--- Data ---

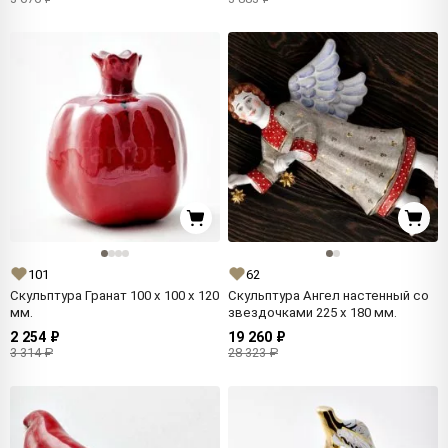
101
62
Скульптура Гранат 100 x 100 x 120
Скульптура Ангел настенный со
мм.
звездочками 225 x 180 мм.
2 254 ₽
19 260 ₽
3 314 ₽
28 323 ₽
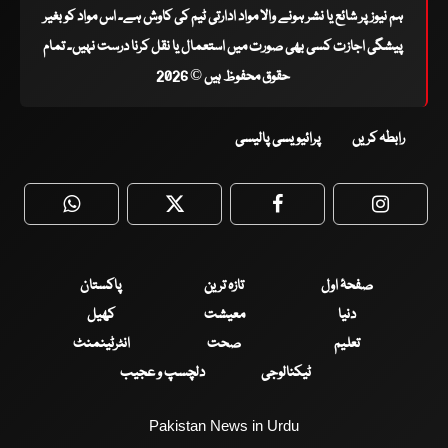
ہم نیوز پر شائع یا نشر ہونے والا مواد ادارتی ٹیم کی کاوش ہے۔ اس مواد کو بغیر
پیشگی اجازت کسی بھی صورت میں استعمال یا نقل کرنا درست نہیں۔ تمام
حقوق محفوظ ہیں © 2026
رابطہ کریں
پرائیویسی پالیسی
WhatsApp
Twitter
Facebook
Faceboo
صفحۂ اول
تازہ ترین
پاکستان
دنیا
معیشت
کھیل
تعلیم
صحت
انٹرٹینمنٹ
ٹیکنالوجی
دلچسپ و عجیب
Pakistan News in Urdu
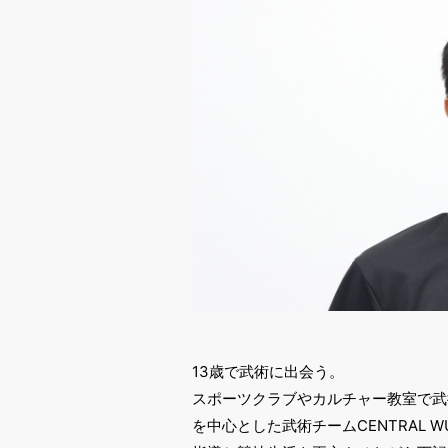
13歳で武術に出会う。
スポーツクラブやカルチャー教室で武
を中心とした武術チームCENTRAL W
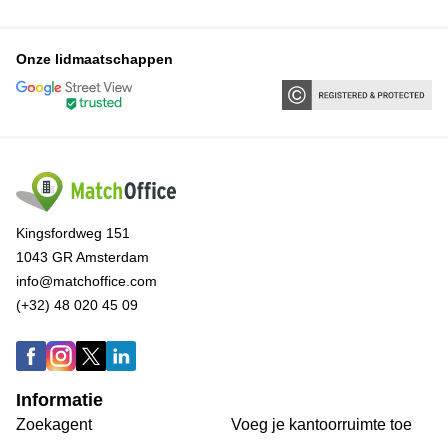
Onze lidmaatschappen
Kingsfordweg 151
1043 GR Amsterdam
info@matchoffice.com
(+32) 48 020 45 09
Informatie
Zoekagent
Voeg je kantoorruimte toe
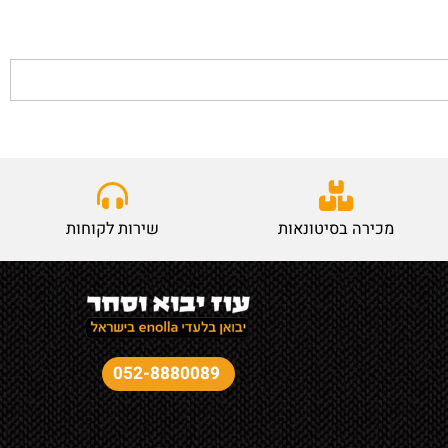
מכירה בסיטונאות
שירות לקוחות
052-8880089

---

* What this task involves:
Wherever a line of the data holds "Скульптура", copy that line.

* Output of the exercise:
Скульптура Гранат 100 x 100 x 120
Скульптура Ангел настенный со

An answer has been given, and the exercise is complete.